Que faire alors face à toutes ses règles et face aux demandes de plus en plus fréquentes, précises et techniques venant de votre écosystème ?

Il convient, évidemment, tout d’abord de faire le tri entre les obligations qui sont les vôtres d’un point de vue légal (par exemple certaines dispositions de la loi Sapin 2 s’appliquent à toutes sociétés privées et collectivités publiques de plus de 50 salariés) et celles qui viennent de vos partenaires d’affaires (ex. vous n’entrez pas dans les seuils de la loi Sapin 2 mais recevez de plus en plus de questionnaires avec demande de documentation de la part de vos donneurs d’ordres).

En toute hypothèses, les grands principes sont les mêmes. Nous pouvons en identifier deux ici :

1. La compliance est une approche pragmatique et opérationnelle.

Première conséquence de ce premier principe.

Les outils et mesures instaurés en interne doivent être adaptés à la société, ses activités et ses risques. C’est cette approche par les risques qui gouverne la stratégie compliance de toute société, quelle que soit sa taille.

Deuxième conséquence de ce premier principe.

Les règles de compliance doivent être, le plus possible, intégrées à l’existant.

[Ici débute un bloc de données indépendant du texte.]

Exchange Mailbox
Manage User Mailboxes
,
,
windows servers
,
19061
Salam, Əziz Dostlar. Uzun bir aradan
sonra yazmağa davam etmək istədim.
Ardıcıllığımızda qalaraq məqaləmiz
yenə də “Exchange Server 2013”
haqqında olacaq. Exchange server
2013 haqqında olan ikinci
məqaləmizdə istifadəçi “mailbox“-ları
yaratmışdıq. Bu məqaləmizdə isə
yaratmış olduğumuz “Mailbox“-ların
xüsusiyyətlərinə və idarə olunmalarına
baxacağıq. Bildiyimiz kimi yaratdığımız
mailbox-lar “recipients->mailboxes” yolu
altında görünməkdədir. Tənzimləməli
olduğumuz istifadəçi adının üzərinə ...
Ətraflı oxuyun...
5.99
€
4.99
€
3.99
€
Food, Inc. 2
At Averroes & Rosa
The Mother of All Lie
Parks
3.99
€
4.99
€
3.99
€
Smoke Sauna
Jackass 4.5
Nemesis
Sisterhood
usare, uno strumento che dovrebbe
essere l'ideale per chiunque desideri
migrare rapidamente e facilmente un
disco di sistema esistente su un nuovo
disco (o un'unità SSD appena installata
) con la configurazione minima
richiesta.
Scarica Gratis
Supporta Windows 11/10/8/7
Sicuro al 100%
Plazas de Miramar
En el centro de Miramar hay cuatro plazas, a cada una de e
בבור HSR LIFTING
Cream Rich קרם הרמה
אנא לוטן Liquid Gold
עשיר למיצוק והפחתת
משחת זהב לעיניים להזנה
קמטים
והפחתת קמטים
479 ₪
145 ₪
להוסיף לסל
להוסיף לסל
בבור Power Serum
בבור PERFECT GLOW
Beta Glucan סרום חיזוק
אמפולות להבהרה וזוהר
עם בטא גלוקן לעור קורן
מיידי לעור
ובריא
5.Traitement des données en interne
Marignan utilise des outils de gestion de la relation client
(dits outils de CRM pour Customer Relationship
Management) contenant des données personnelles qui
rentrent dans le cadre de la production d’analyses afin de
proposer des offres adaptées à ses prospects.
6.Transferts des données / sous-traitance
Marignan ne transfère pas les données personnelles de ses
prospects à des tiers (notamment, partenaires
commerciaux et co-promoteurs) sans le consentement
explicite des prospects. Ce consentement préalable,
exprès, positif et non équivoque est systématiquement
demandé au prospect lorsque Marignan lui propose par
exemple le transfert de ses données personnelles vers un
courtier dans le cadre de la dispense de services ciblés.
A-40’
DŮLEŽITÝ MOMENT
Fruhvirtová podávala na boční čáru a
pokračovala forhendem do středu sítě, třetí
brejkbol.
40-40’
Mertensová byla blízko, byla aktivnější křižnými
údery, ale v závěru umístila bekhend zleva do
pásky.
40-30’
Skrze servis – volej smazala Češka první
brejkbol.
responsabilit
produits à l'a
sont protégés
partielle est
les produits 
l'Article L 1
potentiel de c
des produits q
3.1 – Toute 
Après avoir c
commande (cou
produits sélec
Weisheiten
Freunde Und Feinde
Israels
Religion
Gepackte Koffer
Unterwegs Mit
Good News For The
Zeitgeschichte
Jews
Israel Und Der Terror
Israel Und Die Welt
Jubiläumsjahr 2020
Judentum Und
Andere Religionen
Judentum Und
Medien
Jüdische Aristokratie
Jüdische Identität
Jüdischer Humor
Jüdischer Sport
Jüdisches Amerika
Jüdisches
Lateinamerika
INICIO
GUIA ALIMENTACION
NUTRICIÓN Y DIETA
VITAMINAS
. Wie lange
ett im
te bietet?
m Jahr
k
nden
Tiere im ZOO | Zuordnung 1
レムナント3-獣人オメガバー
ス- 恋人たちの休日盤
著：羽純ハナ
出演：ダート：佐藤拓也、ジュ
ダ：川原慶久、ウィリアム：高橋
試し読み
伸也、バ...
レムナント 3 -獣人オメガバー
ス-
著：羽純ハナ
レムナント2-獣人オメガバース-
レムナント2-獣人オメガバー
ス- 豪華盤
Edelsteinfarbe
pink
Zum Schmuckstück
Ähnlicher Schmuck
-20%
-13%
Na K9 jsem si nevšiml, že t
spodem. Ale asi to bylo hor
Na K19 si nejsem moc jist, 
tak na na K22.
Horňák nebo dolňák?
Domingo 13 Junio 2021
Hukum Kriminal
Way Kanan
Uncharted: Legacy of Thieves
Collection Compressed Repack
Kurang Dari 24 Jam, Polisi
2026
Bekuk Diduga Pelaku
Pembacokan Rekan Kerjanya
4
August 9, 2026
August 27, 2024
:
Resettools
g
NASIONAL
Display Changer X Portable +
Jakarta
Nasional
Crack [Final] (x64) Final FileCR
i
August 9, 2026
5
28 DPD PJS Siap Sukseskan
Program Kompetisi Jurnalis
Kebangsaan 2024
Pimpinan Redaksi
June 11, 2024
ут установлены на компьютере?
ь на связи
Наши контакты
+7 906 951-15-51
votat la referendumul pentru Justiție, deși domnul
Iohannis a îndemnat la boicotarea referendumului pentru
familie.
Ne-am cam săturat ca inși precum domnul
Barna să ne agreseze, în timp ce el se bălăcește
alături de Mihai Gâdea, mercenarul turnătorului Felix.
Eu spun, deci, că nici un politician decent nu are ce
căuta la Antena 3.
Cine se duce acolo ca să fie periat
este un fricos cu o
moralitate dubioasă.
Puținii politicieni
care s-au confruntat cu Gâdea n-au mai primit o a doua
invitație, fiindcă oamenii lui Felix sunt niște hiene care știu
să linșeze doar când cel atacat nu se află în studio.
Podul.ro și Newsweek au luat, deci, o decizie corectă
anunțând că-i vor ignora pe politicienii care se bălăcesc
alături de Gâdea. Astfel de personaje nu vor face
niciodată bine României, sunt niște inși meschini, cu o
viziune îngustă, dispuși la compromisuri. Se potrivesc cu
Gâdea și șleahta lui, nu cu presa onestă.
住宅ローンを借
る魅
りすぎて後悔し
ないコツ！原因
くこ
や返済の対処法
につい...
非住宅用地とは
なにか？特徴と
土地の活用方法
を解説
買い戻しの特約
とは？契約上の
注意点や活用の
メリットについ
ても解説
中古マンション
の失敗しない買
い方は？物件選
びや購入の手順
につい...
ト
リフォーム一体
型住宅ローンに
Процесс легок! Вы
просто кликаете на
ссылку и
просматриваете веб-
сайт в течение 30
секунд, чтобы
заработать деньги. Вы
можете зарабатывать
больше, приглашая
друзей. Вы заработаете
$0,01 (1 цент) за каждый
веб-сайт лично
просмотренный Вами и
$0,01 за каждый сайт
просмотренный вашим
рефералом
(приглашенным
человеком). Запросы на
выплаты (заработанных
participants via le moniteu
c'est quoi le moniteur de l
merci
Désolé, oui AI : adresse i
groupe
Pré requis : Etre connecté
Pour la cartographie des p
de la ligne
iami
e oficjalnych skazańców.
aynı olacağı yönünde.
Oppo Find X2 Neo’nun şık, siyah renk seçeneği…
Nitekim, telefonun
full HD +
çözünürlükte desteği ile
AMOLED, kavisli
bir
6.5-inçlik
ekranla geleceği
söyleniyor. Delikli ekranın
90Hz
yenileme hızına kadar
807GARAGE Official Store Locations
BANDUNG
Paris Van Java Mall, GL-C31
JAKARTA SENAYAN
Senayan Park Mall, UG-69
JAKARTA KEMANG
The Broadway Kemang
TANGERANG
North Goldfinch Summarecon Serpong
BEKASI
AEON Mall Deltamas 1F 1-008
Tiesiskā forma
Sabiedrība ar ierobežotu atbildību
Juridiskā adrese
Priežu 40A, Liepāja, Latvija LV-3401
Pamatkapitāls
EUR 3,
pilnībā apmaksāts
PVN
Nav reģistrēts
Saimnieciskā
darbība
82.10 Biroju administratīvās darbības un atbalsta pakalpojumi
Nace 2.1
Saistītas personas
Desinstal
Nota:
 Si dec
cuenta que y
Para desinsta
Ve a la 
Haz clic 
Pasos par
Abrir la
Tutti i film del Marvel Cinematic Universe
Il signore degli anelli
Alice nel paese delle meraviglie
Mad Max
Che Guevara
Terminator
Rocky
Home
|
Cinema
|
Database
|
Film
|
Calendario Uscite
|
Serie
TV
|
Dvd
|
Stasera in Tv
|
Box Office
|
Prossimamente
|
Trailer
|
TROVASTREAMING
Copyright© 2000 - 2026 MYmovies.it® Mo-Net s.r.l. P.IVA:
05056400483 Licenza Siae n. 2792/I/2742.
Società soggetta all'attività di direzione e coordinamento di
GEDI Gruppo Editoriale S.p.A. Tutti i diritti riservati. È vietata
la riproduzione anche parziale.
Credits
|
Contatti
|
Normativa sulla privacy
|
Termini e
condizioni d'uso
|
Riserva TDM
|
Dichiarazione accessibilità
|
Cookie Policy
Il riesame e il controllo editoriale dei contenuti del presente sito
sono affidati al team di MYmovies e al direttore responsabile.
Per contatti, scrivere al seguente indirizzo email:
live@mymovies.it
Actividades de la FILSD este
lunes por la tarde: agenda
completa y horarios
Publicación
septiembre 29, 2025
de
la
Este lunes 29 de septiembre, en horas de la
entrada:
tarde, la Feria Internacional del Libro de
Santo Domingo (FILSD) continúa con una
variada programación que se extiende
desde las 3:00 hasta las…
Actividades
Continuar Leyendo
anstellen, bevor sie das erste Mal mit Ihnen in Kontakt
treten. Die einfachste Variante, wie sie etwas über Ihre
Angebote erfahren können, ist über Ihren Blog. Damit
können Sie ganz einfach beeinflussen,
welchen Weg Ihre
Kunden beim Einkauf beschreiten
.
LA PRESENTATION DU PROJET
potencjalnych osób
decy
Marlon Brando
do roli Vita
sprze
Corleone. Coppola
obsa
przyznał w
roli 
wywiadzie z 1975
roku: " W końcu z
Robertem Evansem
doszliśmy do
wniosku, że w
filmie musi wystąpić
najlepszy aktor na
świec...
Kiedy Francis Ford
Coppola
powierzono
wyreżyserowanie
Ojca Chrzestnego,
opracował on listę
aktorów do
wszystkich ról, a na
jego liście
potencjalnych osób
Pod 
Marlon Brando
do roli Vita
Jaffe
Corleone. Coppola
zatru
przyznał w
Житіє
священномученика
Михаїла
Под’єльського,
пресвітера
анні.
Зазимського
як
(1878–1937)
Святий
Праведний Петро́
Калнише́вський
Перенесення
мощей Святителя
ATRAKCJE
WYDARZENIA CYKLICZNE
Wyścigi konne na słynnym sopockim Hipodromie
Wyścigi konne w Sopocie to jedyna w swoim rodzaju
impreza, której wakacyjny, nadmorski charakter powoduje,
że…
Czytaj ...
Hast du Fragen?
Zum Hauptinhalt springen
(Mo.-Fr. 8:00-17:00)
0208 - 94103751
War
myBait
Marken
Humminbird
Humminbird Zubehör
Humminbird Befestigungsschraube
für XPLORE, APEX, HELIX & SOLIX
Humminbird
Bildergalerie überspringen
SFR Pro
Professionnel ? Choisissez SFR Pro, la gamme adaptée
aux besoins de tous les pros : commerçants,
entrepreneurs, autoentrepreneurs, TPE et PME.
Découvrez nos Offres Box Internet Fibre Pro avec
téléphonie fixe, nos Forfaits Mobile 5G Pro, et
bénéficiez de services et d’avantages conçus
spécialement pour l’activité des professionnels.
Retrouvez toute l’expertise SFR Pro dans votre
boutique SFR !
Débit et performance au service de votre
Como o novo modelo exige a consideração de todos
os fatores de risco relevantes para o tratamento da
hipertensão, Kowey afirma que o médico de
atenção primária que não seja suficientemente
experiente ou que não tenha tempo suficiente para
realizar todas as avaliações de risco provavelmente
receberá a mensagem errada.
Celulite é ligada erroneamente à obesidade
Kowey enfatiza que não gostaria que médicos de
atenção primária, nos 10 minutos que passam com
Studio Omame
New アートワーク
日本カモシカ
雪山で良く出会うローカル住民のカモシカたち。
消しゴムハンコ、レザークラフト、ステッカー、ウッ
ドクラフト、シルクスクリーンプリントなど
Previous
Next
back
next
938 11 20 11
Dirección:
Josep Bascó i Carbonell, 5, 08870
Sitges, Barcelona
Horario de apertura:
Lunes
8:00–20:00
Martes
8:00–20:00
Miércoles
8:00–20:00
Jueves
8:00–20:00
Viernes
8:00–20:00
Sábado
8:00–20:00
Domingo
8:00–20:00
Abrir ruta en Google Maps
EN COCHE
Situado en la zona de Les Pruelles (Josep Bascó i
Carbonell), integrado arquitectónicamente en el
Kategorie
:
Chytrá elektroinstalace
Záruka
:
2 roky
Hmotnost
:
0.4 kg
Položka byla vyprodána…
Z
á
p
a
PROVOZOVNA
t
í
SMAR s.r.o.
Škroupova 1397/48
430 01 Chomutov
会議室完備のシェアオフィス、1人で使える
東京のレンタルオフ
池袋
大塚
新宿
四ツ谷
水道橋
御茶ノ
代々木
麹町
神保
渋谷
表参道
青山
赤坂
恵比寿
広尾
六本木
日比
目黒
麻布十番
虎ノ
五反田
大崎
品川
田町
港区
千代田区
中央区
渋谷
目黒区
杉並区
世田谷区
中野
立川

Il y a le plus souvent dans les entreprises beaucoup de très bonnes pratiques déjà en place ; utilisons-les ! Par exemple, vous faites déjà une vérification de solvabilité de vos partenaires d’affaires ? Certains prestataires de solution offrent également des vérifications sur l’intégrité de ces derniers.

Le fait d’intégrer des éléments de sécurisation compliance dans les systèmes existants est plus efficace et plus facile à mettre en œuvre.

Troisième conséquence de ce premier principe.

Les règles que l’on pose en interne doivent être appliquées en pratique. La situation à éviter est celle où l’on impose des règles, on clame des valeurs et des principes et que ces derniers n’aient pas de réalité. Ce type de situation comporte des dangers pour les entreprises vis-à-vis de leurs salariés, actionnaires, clients et de la société civile.

2. La compliance est au service de votre stratégie

Certes, l’existence de programmes de conformité va venir rassurer vos donneurs d’ordre, donner le ton vis-à-vis de vos fournisseurs, vous permettre de remporter des appels d’offres et répondre aux attentes de vos actionnaires ou acquéreurs potentiels.

Au-delà des chartes éthiques, des codes de conduite, des questionnaires et des modules de formation, l’intégrité dans la conduite des affaires doit s’intégrer à votre stratégie d’entreprise. Par exemple, une analyse des pays dans lesquels vous êtes implantés peut révéler que les pays qui représentent pour votre société les plus grands risques de corruption sont également ceux où les délais de paiement voire la solvabilité de vos partenaires sont les plus mauvais.

Une compliance sans culture de l’intégrité s’essouffle. A l’heure de la recherche de la preuve de l’efficacité des programmes de conformité, il importe que tout effort de compliance qu’il soit petit ou grand, soit soutenu par cette culture d’entreprise.